Paper No. 157-3
Presentation Time: 8:35 AM
THE RELATIVE IMPACT OF LAURENTIDE DISCHARGE AND FOREBULGE MIGRATION ON THE UPS AND DOWNS OF THE MISSOURI RIVER PROFILE
This Missouri River follows the Pleistocene glacial front and assuredly felt the effects of both glacial discharge and glacial tectonics. The position of the Missouri River, and flanking loess deposits, demands this common glacial interpretation. Yet, direct evidence of this glacial heritage from the valley fill itself remains unreported. This study maps and dates the valley fill of the Missouri River for the first time, and chronicles this presumed glacial record. The Missouri River records two cycles of aggradation and incision that proceeded since the Last Glacial Maximum (LGM). Timing of these cycles are here compared with both known glaciation and deglaciation events and models for glacial isostatic adjustment (GIA).
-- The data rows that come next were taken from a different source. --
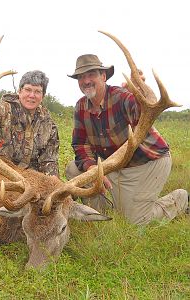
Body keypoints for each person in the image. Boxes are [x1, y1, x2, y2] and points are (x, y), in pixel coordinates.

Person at [65, 54, 189, 225]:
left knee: (134, 222)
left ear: (103, 76)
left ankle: (180, 200)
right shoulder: (80, 106)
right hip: (115, 165)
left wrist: (140, 93)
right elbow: (80, 143)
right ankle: (103, 215)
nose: (86, 80)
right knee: (74, 170)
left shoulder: (122, 97)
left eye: (91, 74)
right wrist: (92, 168)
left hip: (147, 162)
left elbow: (140, 112)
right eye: (81, 77)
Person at [0, 66, 59, 177]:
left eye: (37, 91)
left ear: (43, 96)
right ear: (19, 91)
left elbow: (49, 161)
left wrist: (54, 187)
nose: (32, 95)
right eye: (28, 90)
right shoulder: (3, 111)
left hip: (29, 180)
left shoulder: (49, 126)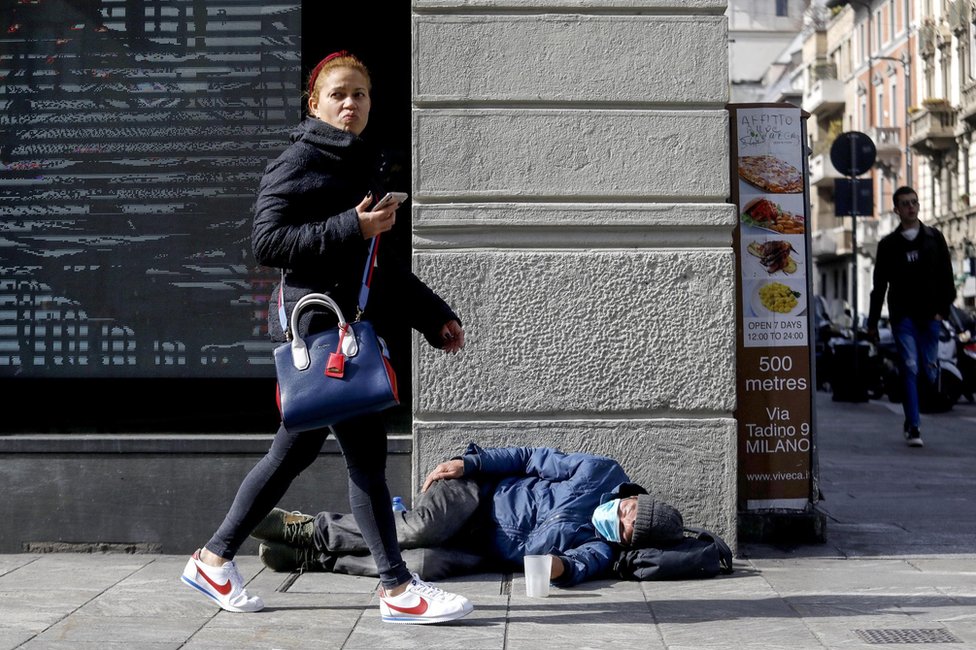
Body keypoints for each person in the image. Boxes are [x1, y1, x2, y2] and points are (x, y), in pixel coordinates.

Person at [180, 50, 472, 625]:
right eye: (338, 93)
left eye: (360, 95)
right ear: (313, 103)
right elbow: (267, 241)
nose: (350, 103)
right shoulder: (301, 159)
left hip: (343, 328)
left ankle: (214, 557)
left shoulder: (360, 165)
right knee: (365, 456)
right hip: (320, 332)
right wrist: (351, 226)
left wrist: (433, 316)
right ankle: (396, 589)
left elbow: (377, 269)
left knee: (295, 449)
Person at [248, 443, 685, 588]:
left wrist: (558, 568)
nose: (620, 521)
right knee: (420, 527)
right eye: (628, 512)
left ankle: (315, 558)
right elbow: (530, 457)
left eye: (627, 531)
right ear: (632, 497)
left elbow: (577, 567)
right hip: (478, 496)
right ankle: (305, 528)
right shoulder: (600, 472)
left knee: (420, 566)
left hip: (484, 549)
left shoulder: (603, 550)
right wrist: (470, 464)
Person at [868, 186, 956, 448]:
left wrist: (944, 310)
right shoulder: (888, 246)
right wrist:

GIA rates and locations do not coincide with magnitude and timing of incision and aggradation cycles, and thus do not appear to be the cause. Instead, incision and aggradation events are better explained by more coincident glacial outwash cycles of the Laurentide ice sheet. This study also indicates that the aggradation and incision events in the Missouri Valley at the end of the LGM are common to all glacial North American Rivers, including the Ohio and Mississippi Rivers and their tributaries. While uplift and subsidence from GIA does not appear to drive incisions and aggradation cycles, it does appear to influence river migration. The Missouri River laterally migrated away from the glacial front over the span of the Holocene. This lateral migration coincides with tilting of the Missouri River Valley associated with relaxation of the glacial forebulge since collapse of the glacial front.